Although the records include pictures, the copy should not; write out exactly the lines from the first through the line with "1,1,$1+$1,$8,$9*".

Machine-readable electronics designs
* * * * *

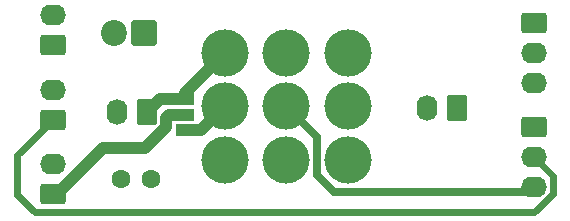
<source format=gbr>
%TF.GenerationSoftware,KiCad,Pcbnew,9.0.0*%
%TF.CreationDate,2025-08-04T16:21:27+01:00*%
%TF.ProjectId,FootSw,466f6f74-5377-42e6-9b69-6361645f7063,V1.3*%
%TF.SameCoordinates,Original*%
%TF.FileFunction,Copper,L1,Top*%
%TF.FilePolarity,Positive*%
%FSLAX46Y46*%
G04 Gerber Fmt 4.6, Leading zero omitted, Abs format (unit mm)*
G04 Created by KiCad (PCBNEW 9.0.0) date 2025-08-04 16:21:27*
%MOMM*%
%LPD*%
G01*
G04 APERTURE LIST*
G04 Aperture macros list*
%AMRoundRect*
0 Rectangle with rounded corners*
0 $1 Rounding radius*
0 $2 $3 $4 $5 $6 $7 $8 $9 X,Y pos of 4 corners*
0 Add a 4 corners polygon primitive as box body*
4,1,4,$2,$3,$4,$5,$6,$7,$8,$9,$2,$3,0*
0 Add four circle primitives for the rounded corners*
1,1,$1+$1,$2,$3*
1,1,$1+$1,$4,$5*
1,1,$1+$1,$6,$7*
1,1,$1+$1,$8,$9*
0 Add four rect primitives between the rounded corners*
20,1,$1+$1,$2,$3,$4,$5,0*
20,1,$1+$1,$4,$5,$6,$7,0*
20,1,$1+$1,$6,$7,$8,$9,0*
20,1,$1+$1,$8,$9,$2,$3,0*%
G04 Aperture macros list end*
%TA.AperFunction,ComponentPad*%
%ADD10RoundRect,0.250000X0.620000X0.845000X-0.620000X0.845000X-0.620000X-0.845000X0.620000X-0.845000X0*%
%TD*%
%TA.AperFunction,ComponentPad*%
%ADD11O,1.740000X2.190000*%
%TD*%
%TA.AperFunction,ComponentPad*%
%ADD12RoundRect,0.250000X0.845000X-0.620000X0.845000X0.620000X-0.845000X0.620000X-0.845000X-0.620000X0*%
%TD*%
%TA.AperFunction,ComponentPad*%
%ADD13O,2.190000X1.740000*%
%TD*%
%TA.AperFunction,ComponentPad*%
%ADD14RoundRect,0.249999X0.850001X0.850001X-0.850001X0.850001X-0.850001X-0.850001X0.850001X-0.850001X0*%
%TD*%
%TA.AperFunction,ComponentPad*%
%ADD15C,2.200000*%
%TD*%
%TA.AperFunction,SMDPad,CuDef*%
%ADD16R,1.500000X1.000000*%
%TD*%
%TA.AperFunction,ComponentPad*%
%ADD17C,4.000000*%
%TD*%
%TA.AperFunction,ComponentPad*%
%ADD18RoundRect,0.250000X-0.845000X0.620000X-0.845000X-0.620000X0.845000X-0.620000X0.845000X0.620000X0*%
%TD*%
%TA.AperFunction,ComponentPad*%
%ADD19C,1.600000*%
%TD*%
%TA.AperFunction,Conductor*%
%ADD20C,1.000000*%
%TD*%
%TA.AperFunction,Conductor*%
%ADD21C,0.700000*%
%TD*%
%TA.AperFunction,Conductor*%
%ADD22C,0.600000*%
%TD*%
G04 APERTURE END LIST*
D10*
%TO.P,J5,1,Pin_1*%
%TO.N,Net-(J5-Pin_1)*%
X67500000Y-59500000D03*
D11*
%TO.P,J5,2,Pin_2*%
%TO.N,Net-(J5-Pin_2)*%
X64960000Y-59500000D03*
%TD*%
D12*
%TO.P,J8,1,Pin_1*%
%TO.N,Net-(J8-Pin_1)*%
X59500000Y-66440000D03*
D13*
%TO.P,J8,2,Pin_2*%
%TO.N,Net-(D2-K)*%
X59500000Y-63900000D03*
%TD*%
D14*
%TO.P,D2,1,K*%
%TO.N,Net-(D2-K)*%
X67250000Y-52750000D03*
D15*
%TO.P,D2,2,A*%
%TO.N,Net-(D2-A)*%
X64710000Y-52750000D03*
%TD*%
D16*
%TO.P,JP1,1,A*%
%TO.N,GND*%
X70700000Y-61000000D03*
%TO.P,JP1,2,C*%
%TO.N,Net-(J8-Pin_1)*%
X70700000Y-59700000D03*
%TO.P,JP1,3,B*%
%TO.N,Net-(J5-Pin_1)*%
X70700000Y-58400000D03*
%TD*%
D17*
%TO.P,SW1,A1,A*%
%TO.N,Net-(J5-Pin_1)*%
X74100000Y-54500000D03*
%TO.P,SW1,A2,B*%
%TO.N,GND*%
X74100000Y-59000000D03*
%TO.P,SW1,A3,C*%
%TO.N,unconnected-(SW1-C-PadA3)*%
X74100000Y-63500000D03*
%TO.P,SW1,B1,A*%
%TO.N,Net-(J7-Pin_2)*%
X79300000Y-54500000D03*
%TO.P,SW1,B2,B*%
%TO.N,Net-(J1-Pin_3)*%
X79300000Y-59000000D03*
%TO.P,SW1,B3,C*%
%TO.N,Net-(SW1-C-PadB3)*%
X79300000Y-63500000D03*
%TO.P,SW1,C1,A*%
%TO.N,Net-(J7-Pin_3)*%
X84500000Y-54500000D03*
%TO.P,SW1,C2,B*%
%TO.N,Net-(J2-Pin_2)*%
X84500000Y-59000000D03*
%TO.P,SW1,C3,C*%
%TO.N,Net-(SW1-C-PadB3)*%
X84500000Y-63500000D03*
%TD*%
D12*
%TO.P,J9,1,Pin_1*%
%TO.N,Net-(J1-Pin_2)*%
X59500000Y-60140000D03*
D13*
%TO.P,J9,2,Pin_2*%
%TO.N,Net-(D2-A)*%
X59500000Y-57600000D03*
%TD*%
D18*
%TO.P,J7,1,Pin_1*%
%TO.N,GND*%
X100250000Y-51920000D03*
D13*
%TO.P,J7,2,Pin_2*%
%TO.N,Net-(J7-Pin_2)*%
X100250000Y-54460000D03*
%TO.P,J7,3,Pin_3*%
%TO.N,Net-(J7-Pin_3)*%
X100250000Y-57000000D03*
%TD*%
D10*
%TO.P,J2,1,Pin_1*%
%TO.N,GND*%
X93750000Y-59170000D03*
D11*
%TO.P,J2,2,Pin_2*%
%TO.N,Net-(J2-Pin_2)*%
X91210000Y-59170000D03*
%TD*%
D12*
%TO.P,J4,1,Pin_1*%
%TO.N,Net-(J1-Pin_2)*%
X59500000Y-53800000D03*
D13*
%TO.P,J4,2,Pin_2*%
%TO.N,Net-(D2-K)*%
X59500000Y-51260000D03*
%TD*%
D19*
%TO.P,R1,1*%
%TO.N,Net-(D2-K)*%
X65255000Y-65100000D03*
%TO.P,R1,2*%
%TO.N,Net-(J5-Pin_2)*%
X67795000Y-65100000D03*
%TD*%
D18*
%TO.P,J1,1,Pin_1*%
%TO.N,GND*%
X100250000Y-60750000D03*
D13*
%TO.P,J1,2,Pin_2*%
%TO.N,Net-(J1-Pin_2)*%
X100250000Y-63290000D03*
%TO.P,J1,3,Pin_3*%
%TO.N,Net-(J1-Pin_3)*%
X100250000Y-65830000D03*
%TD*%
D20*
%TO.N,GND*%
X72100000Y-61000000D02*
X74100000Y-59000000D01*
X70700000Y-61000000D02*
X72100000Y-61000000D01*
%TO.N,Net-(J5-Pin_1)*%
X70700000Y-57900000D02*
X74100000Y-54500000D01*
X68600000Y-58400000D02*
X67500000Y-59500000D01*
X70700000Y-58400000D02*
X70700000Y-57900000D01*
X70700000Y-58400000D02*
X68600000Y-58400000D01*
D21*
%TO.N,Net-(J1-Pin_3)*%
X81900000Y-61600000D02*
X81900000Y-64800000D01*
X79300000Y-59000000D02*
X81900000Y-61600000D01*
X99880000Y-66200000D02*
X100250000Y-65830000D01*
X81900000Y-64800000D02*
X83300000Y-66200000D01*
X83300000Y-66200000D02*
X99880000Y-66200000D01*
D22*
%TO.N,Net-(J1-Pin_2)*%
X56500000Y-63140000D02*
X56500000Y-66475000D01*
X100294887Y-67949000D02*
X101846000Y-66397887D01*
X56500000Y-66475000D02*
X57974000Y-67949000D01*
X59500000Y-60140000D02*
X56500000Y-63140000D01*
X101846000Y-66397887D02*
X101846000Y-64886000D01*
X57974000Y-67949000D02*
X100294887Y-67949000D01*
X101846000Y-64886000D02*
X100250000Y-63290000D01*
D20*
%TO.N,Net-(J8-Pin_1)*%
X69348000Y-59700000D02*
X69071000Y-59977000D01*
X67316844Y-62500000D02*
X63750000Y-62500000D01*
X70700000Y-59700000D02*
X69348000Y-59700000D01*
X63750000Y-62500000D02*
X59500000Y-66750000D01*
X69071000Y-60745844D02*
X67316844Y-62500000D01*
X69071000Y-59977000D02*
X69071000Y-60745844D01*
%TD*%
M02*

</source>
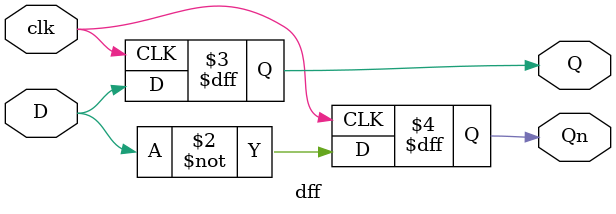
<source format=v>
module dff (
    input D,clk,
    output reg Q,Qn
);
    always @(posedge clk) begin
        Q<=D;
        Qn<= ~D;
    end
endmodule
</source>
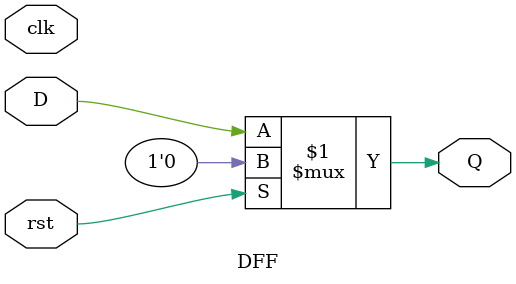
<source format=v>
module DFF (
    input D, clk,rst,
    output Q
);

assign Q = rst ? 1'b0: D;

endmodule
</source>
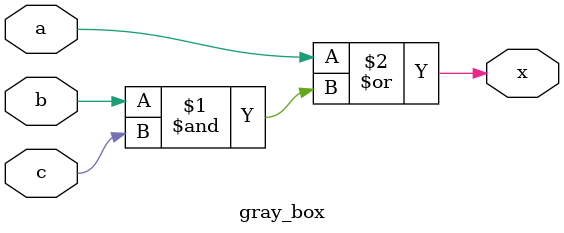
<source format=v>
`timescale 1ns / 1ps

module gray_box(
    input a,
    input b,
    input c,
    output x
	 
    );

assign x=a|(b&c);
endmodule

</source>
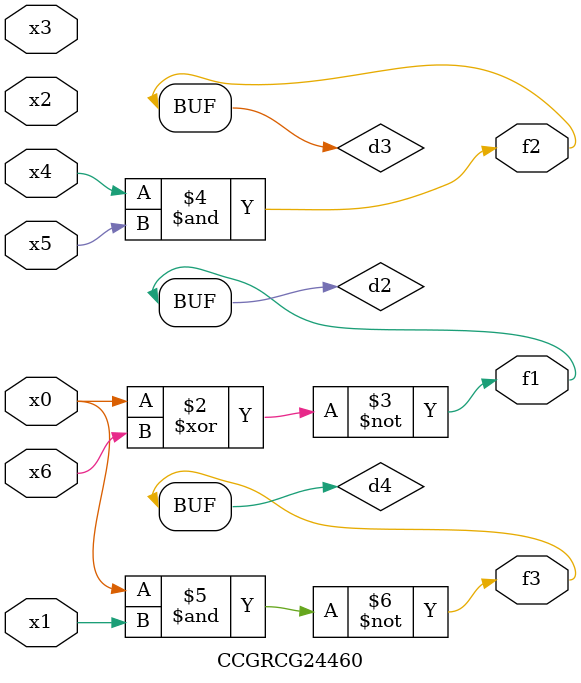
<source format=v>
module CCGRCG24460(
	input x0, x1, x2, x3, x4, x5, x6,
	output f1, f2, f3
);

	wire d1, d2, d3, d4;

	nor (d1, x0);
	xnor (d2, x0, x6);
	and (d3, x4, x5);
	nand (d4, x0, x1);
	assign f1 = d2;
	assign f2 = d3;
	assign f3 = d4;
endmodule

</source>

* * * * *

Written solution:
<source format=gbr>
%TF.GenerationSoftware,KiCad,Pcbnew,9.0.0*%
%TF.CreationDate,2025-08-04T16:21:27+01:00*%
%TF.ProjectId,FootSw,466f6f74-5377-42e6-9b69-6361645f7063,V1.3*%
%TF.SameCoordinates,Original*%
%TF.FileFunction,Copper,L1,Top*%
%TF.FilePolarity,Positive*%
%FSLAX46Y46*%
G04 Gerber Fmt 4.6, Leading zero omitted, Abs format (unit mm)*
G04 Created by KiCad (PCBNEW 9.0.0) date 2025-08-04 16:21:27*
%MOMM*%
%LPD*%
G01*
G04 APERTURE LIST*
G04 Aperture macros list*
%AMRoundRect*
0 Rectangle with rounded corners*
0 $1 Rounding radius*
0 $2 $3 $4 $5 $6 $7 $8 $9 X,Y pos of 4 corners*
0 Add a 4 corners polygon primitive as box body*
4,1,4,$2,$3,$4,$5,$6,$7,$8,$9,$2,$3,0*
0 Add four circle primitives for the rounded corners*
1,1,$1+$1,$2,$3*
1,1,$1+$1,$4,$5*
1,1,$1+$1,$6,$7*
1,1,$1+$1,$8,$9*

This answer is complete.